# [Work request]
Using the records below, locate all lines containing "down" and return them.

# [Entries supplied]
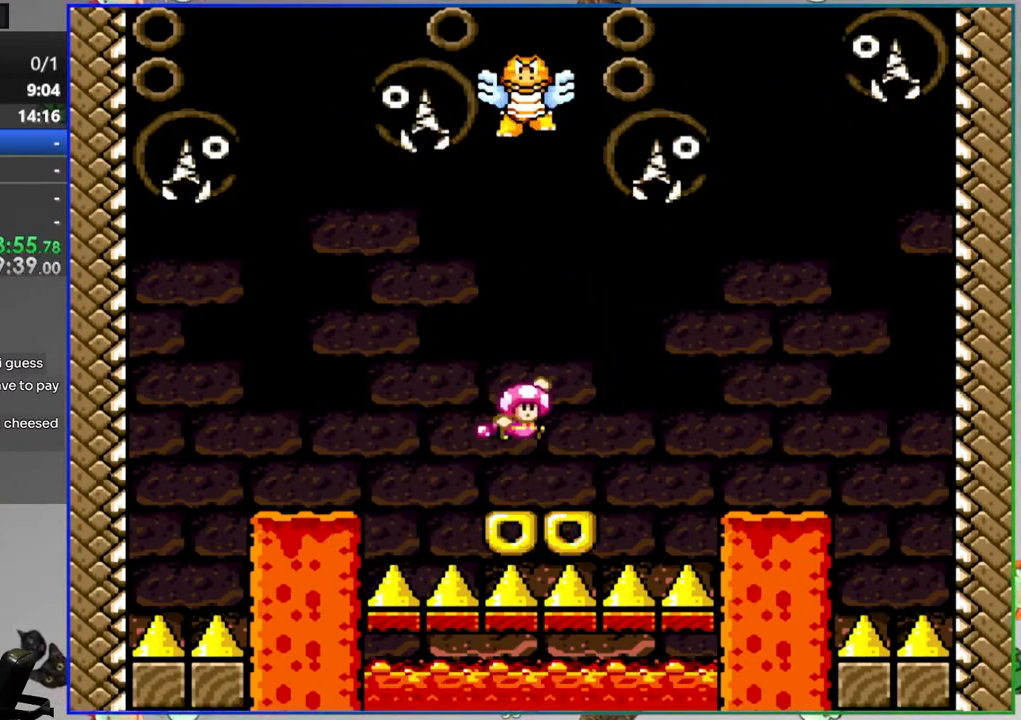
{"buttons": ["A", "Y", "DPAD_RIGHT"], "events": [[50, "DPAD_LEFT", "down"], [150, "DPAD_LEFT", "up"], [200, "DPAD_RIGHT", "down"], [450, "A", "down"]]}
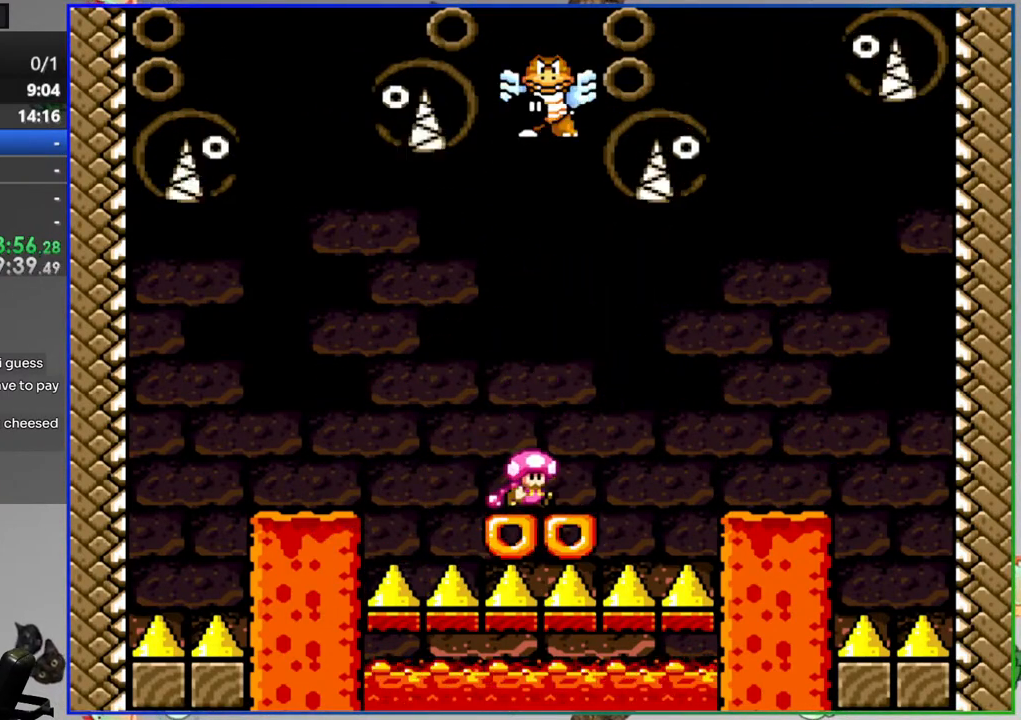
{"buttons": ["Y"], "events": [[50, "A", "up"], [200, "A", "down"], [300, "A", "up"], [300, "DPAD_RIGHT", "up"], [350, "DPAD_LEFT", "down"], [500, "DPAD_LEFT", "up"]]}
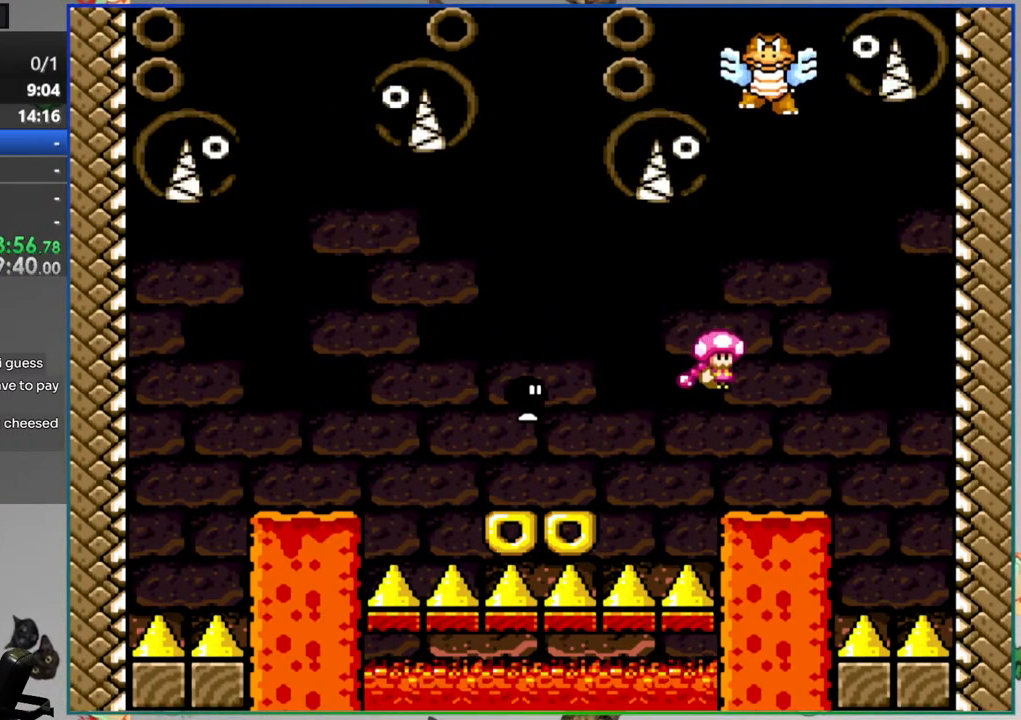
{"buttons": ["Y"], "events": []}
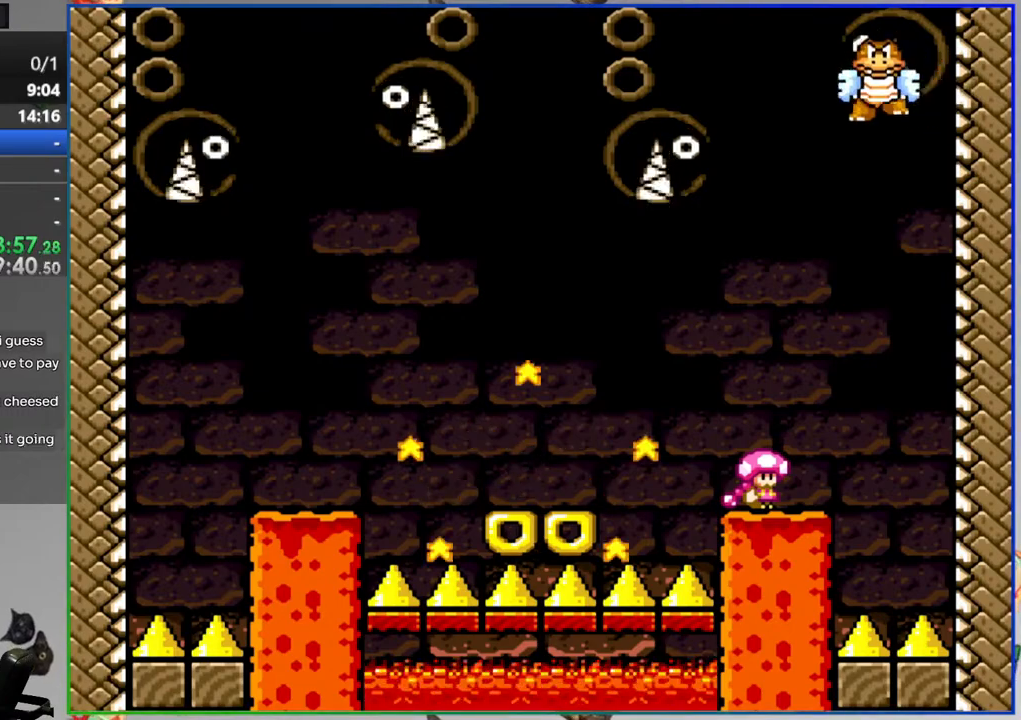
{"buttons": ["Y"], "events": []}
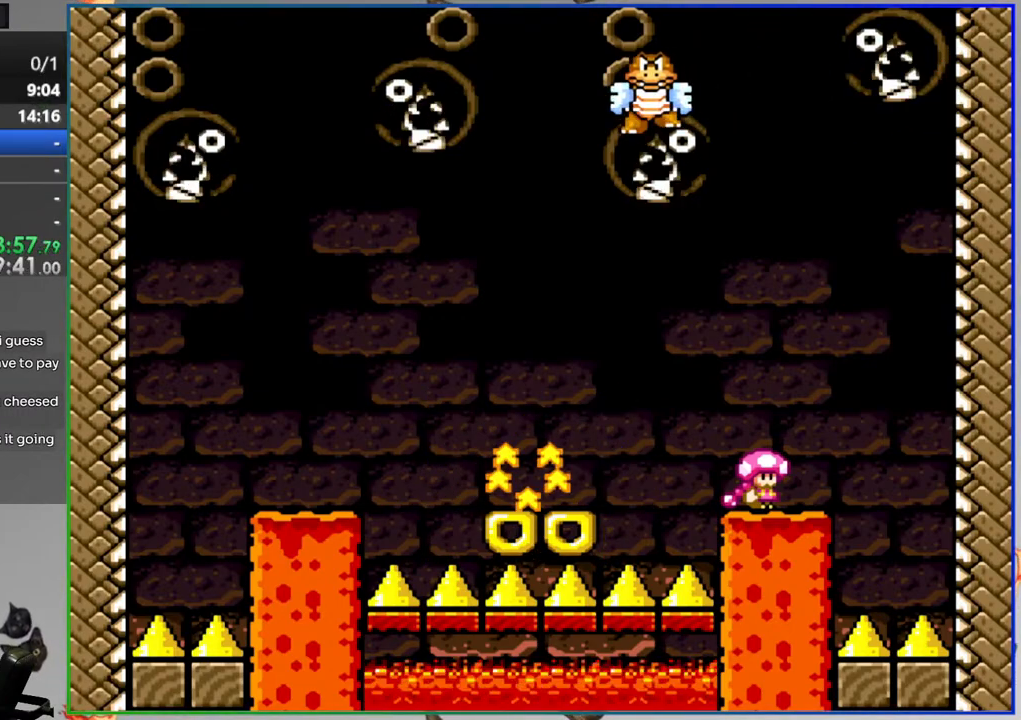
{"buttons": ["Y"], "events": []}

# [Exercise response]
{"buttons": ["A", "Y", "DPAD_RIGHT"], "events": [[50, "DPAD_LEFT", "down"], [150, "DPAD_LEFT", "up"], [200, "DPAD_RIGHT", "down"], [450, "A", "down"]]}
{"buttons": ["Y"], "events": [[50, "A", "up"], [200, "A", "down"], [300, "A", "up"], [300, "DPAD_RIGHT", "up"], [350, "DPAD_LEFT", "down"], [500, "DPAD_LEFT", "up"]]}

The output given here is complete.